Atualizado em 02/08/2026 – 13:24
Em convenção realizada neste domingo (2) em São Paulo, presidente também destacou investimentos em educação, combate à violência contra a mulher e a necessidade de eleger uma base ampla no Congresso
O presidente Luiz Inácio Lula da Silva afirmou, neste domingo, durante a convenção nacional que oficializou sua candidatura à reeleição, que a campanha de 2026 deverá ser sustentada principalmente pelas entregas realizadas pelo governo federal.
Ao discursar para dirigentes, parlamentares, ministros e apoiadores reunidos em São Paulo, Lula disse que a confiança do eleitor está relacionada ao legado construído durante o mandato. Para ele, uma campanha não deve apresentar uma extensa lista de promessas sem antes prestar contas do que já foi realizado.
O evento confirmou Lula como candidato à Presidência da República e Geraldo Alckmin como candidato a vice-presidente. A definição ocorreu dentro do período estabelecido pela Justiça Eleitoral para a realização das convenções partidárias, entre 20 de julho e 5 de agosto. Após essa etapa, os partidos devem solicitar o registro das candidaturas.
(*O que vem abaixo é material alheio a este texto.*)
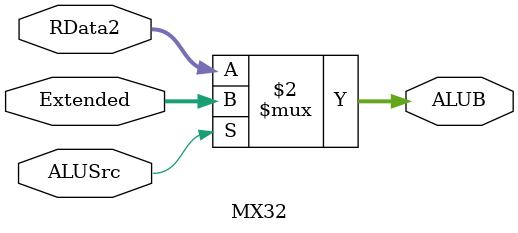
<source format=v>
`timescale 1ns / 1ps
module MX32(
    input [31:0]RData2,
    input [31:0]Extended,
    input ALUSrc,
    output [31:0]ALUB
    );
	assign ALUB = (ALUSrc == 1) ? Extended : RData2;

endmodule


</source>
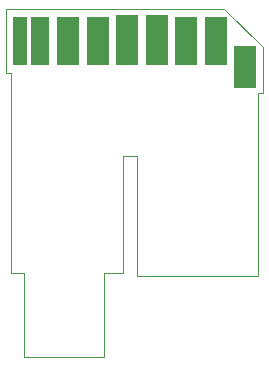
<source format=gbp>
G04 EAGLE Gerber RS-274X export*
G75*
%MOMM*%
%FSLAX34Y34*%
%LPD*%
%INSolder paste bottom*%
%IPPOS*%
%AMOC8*
5,1,8,0,0,1.08239X$1,22.5*%
G01*
%ADD10C,0.000000*%
%ADD11R,1.900000X3.650000*%
%ADD12R,1.900000X4.050000*%
%ADD13R,1.900000X4.250000*%
%ADD14R,1.500000X4.050000*%
%ADD15R,1.300000X4.050000*%


D10*
X11500Y1000D02*
X11500Y72500D01*
X1000Y72500D01*
X1000Y241500D01*
X-3000Y241500D01*
X-3000Y296000D01*
X181500Y296000D01*
X214000Y263500D01*
X214000Y224500D01*
X210000Y224500D01*
X210000Y69500D01*
X107500Y69500D01*
X96000Y72500D02*
X79500Y72500D01*
X79500Y1000D01*
X11500Y1000D01*
X107500Y69500D02*
X107500Y171000D01*
X96000Y171000D01*
X96000Y72500D01*
D11*
X199300Y246800D03*
D12*
X174300Y268800D03*
X149300Y268800D03*
D13*
X124300Y269800D03*
X99300Y269800D03*
D12*
X74300Y268800D03*
X49300Y268800D03*
D14*
X25100Y268800D03*
D15*
X8100Y268800D03*
M02*

</source>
Durante a fala, Lula elogiou a atuação de Alckmin no governo, mencionando sua experiência administrativa, sua capacidade de articulação política e a relação de confiança construída entre os dois. O presidente também destacou a presença do governo federal nos estados e municípios, citando obras, equipamentos e projetos executados em parceria com as prefeituras.
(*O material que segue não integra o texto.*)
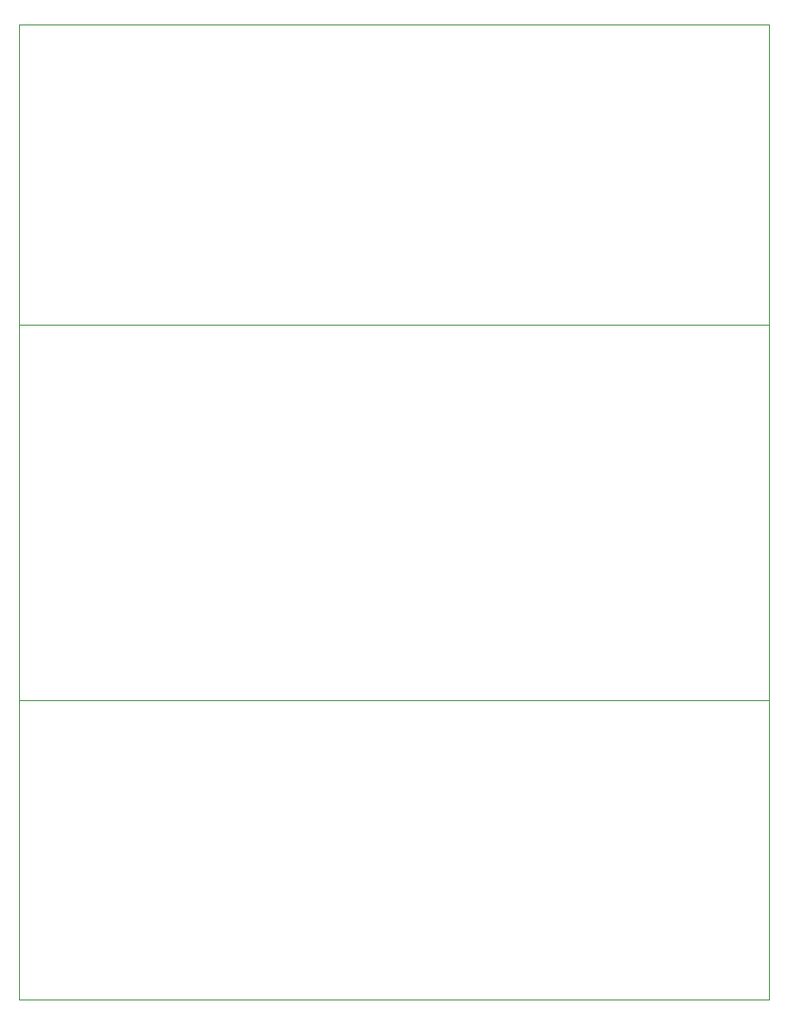
<source format=gbr>
%TF.GenerationSoftware,KiCad,Pcbnew,9.0.4*%
%TF.CreationDate,2025-11-21T11:06:10-05:00*%
%TF.ProjectId,merged_lights,6d657267-6564-45f6-9c69-676874732e6b,rev?*%
%TF.SameCoordinates,Original*%
%TF.FileFunction,Profile,NP*%
%FSLAX46Y46*%
G04 Gerber Fmt 4.6, Leading zero omitted, Abs format (unit mm)*
G04 Created by KiCad (PCBNEW 9.0.4) date 2025-11-21 11:06:10*
%MOMM*%
%LPD*%
G01*
G04 APERTURE LIST*
%TA.AperFunction,Profile*%
%ADD10C,0.050000*%
%TD*%
G04 APERTURE END LIST*
D10*
X12100000Y-12200000D02*
X82100000Y-12200000D01*
X82100000Y-103200000D01*
X12100000Y-103200000D01*
X12100000Y-12200000D01*
X82100000Y-40250000D02*
X12100000Y-40250000D01*
X82100000Y-75250000D02*
X12100000Y-75250000D01*
M02*

</source>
Segundo Lula, integrantes da campanha poderão percorrer o país apresentando ações realizadas pelo governo em diferentes áreas. O presidente afirmou que essa prestação de contas deverá ocupar o centro da comunicação eleitoral.
Outro ponto abordado foi o uso da inteligência artificial na produção de conteúdos falsos. Lula alertou para a possibilidade de ferramentas digitais serem utilizadas para espalhar mentiras e interferir no debate eleitoral. Ele defendeu que a campanha responda a esse cenário com informações sobre políticas públicas e resultados do governo.
Na educação, o presidente citou o programa Pé-de-Meia, criado para oferecer incentivo financeiro a estudantes do ensino médio público inscritos no Cadastro Único. A iniciativa busca reduzir a evasão escolar e estimular a conclusão dos estudos. Lula comparou os custos da educação com os gastos do sistema prisional e argumentou que investir na permanência dos jovens nas escolas representa uma escolha social e econômica para o país.
O presidente também afirmou que um eventual novo mandato deverá ampliar investimentos em educação, ciência, pesquisa e tecnologia. Ele defendeu a construção de projetos de longo prazo e disse que o país precisará enfrentar problemas estruturais com medidas que ultrapassem a duração de um único governo.
A violência contra a mulher apareceu entre os temas mais enfáticos do discurso. Lula afirmou que o governo precisa assumir uma posição firme contra as agressões e declarou que não pretende relativizar o tema por razões eleitorais.
O presidente ainda pediu apoio às candidaturas do campo governista para a Câmara dos Deputados e o Senado. Segundo ele, a composição do Congresso será decisiva para a aprovação de projetos e para a condução de um eventual novo mandato.
Ao relembrar a história do Partido dos Trabalhadores, Lula mencionou a participação dos movimentos sindicais, a organização popular e as disputas eleitorais realizadas desde 1989. Também afirmou que o partido contribuiu para aproximar diferentes correntes da esquerda e consolidar a participação democrática como caminho para a chegada ao governo.
A convenção deste domingo representa a etapa formal de escolha da chapa presidencial. Conforme o calendário eleitoral, a campanha nas ruas e na internet começa oficialmente em 16 de agosto. O primeiro turno das eleições está marcado para 4 de outubro.